J’avais toujours cru que Diderot et d’Alembert me demandaient de concert les articles dont on m’envoyait la liste ; je suis trés fâché que ces deux hommes, nécessaires l’un à l’autre, soient désunis, et qu’ils ne s’entendent pas pour mettre le public à leurs pieds.

Pour moi, je me suis amusé à jouer Fanime et Alzire. Mademoiselle Clairon, je vous demande pardon, mais vous n’avez jamais bien joué la tirade du troisième acte :


De l’hymen, de l’amour, venge ici tous les droits,
Punis une coupable, et sois juste une fois.

(Alzire, acte III, scène v.)


Pourquoi cela, mademoiselle ? C’est que vous n’avez jamais lié les quatre vers de la fin, et appuyé sur le dernier : c’est le secret. Vous n’avez jamais bien joué l’endroit où Alzire demande grâce à son mari pour son amant, et cela par la même raison.
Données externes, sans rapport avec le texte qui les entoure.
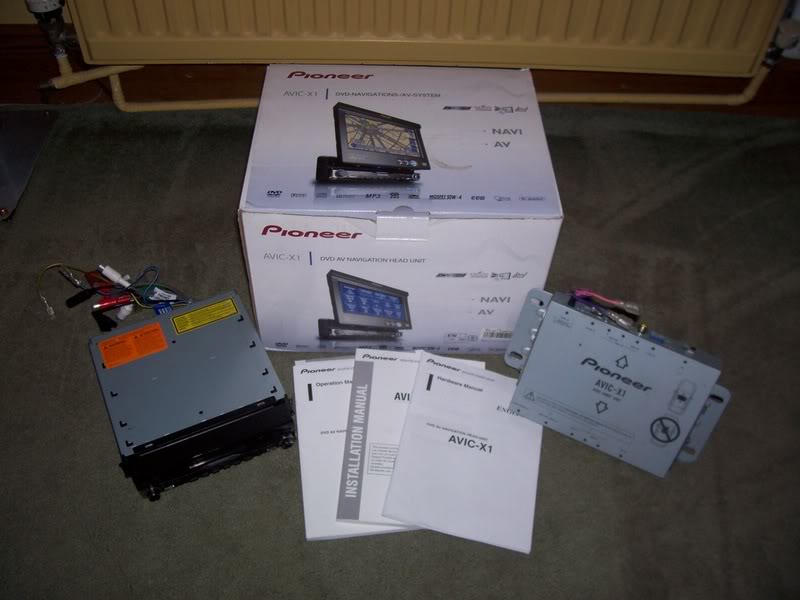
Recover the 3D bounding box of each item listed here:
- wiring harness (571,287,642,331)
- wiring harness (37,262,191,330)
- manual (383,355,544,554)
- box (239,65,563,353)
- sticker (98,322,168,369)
[{"bbox_3d":[0.214,0.010,0.815,0.074,0.033,0.033,21,51,16],"label":"wiring harness"},{"bbox_3d":[-0.359,-0.007,0.987,0.198,0.035,0.100,2,48,0],"label":"wiring harness"},{"bbox_3d":[0.078,0.160,0.863,0.152,0.007,0.215,11,49,5],"label":"manual"},{"bbox_3d":[-0.001,-0.112,0.966,0.324,0.224,0.270,1,48,-1],"label":"box"},{"bbox_3d":[-0.301,0.051,0.890,0.068,0.001,0.041,-18,51,-18],"label":"sticker"}]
Vous êtes une actrice admirable, j’en conviens ; mais Mme Denis a joué ces deux endroits mieux que vous. Et vous, vieux débagouleur de Sarrazin, vous n’avez jamais joué Alvarès comme moi, entendez-vous ?
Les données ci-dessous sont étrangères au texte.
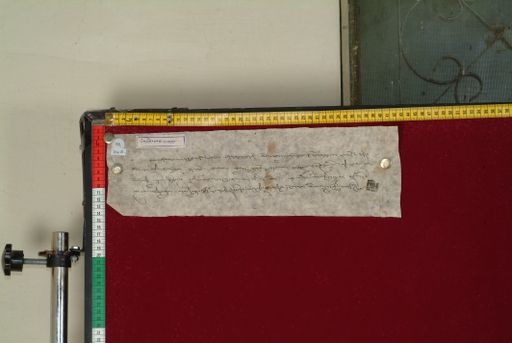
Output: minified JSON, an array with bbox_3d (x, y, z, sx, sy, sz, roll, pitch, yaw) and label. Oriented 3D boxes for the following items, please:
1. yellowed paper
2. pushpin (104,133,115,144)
[{"bbox_3d":[-0.003,0.000,1.794,0.420,0.129,0.003,-1,-7,4],"label":"yellowed paper"},{"bbox_3d":[-0.212,-0.048,1.813,0.014,0.014,0.011,-1,-7,4],"label":"pushpin"}]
Mon divin ange, depuis cette maudite affaire de Rosbach, tout a été en décadence dans nos armées, comme dans les beaux-arts à Paris. Je ne vois de tous côtés que sujets d’affliction et de honte. On dit pourtant que M. Colardeau est remonté sur son Astarbé ; je ne sais pas sur quoi nos généraux remonteront. Dieu nous soit en aide !

Comment se porte Mme d’Argental ? Quelles nouvelles sottises a-t-on faites ? quel nouveau mauvais livre avez-vous ? quelle nouvelle misère ? Si vous voyez ce bon Diderot, dites à ce pauvre esclave que je lui pardonne d’aussi bon cœur que je le plains.

  1. Circassienne morte en 1733, que Voltaire avait connue chez M. de Ferriol, et à laquelle il adressa des vers en 1732 ; voyez, tome X les Poésies mélées,
  2. Ces lettres ont été imprimées, pour la première fois, en 1787, in-18, avec des notes de Voltaire.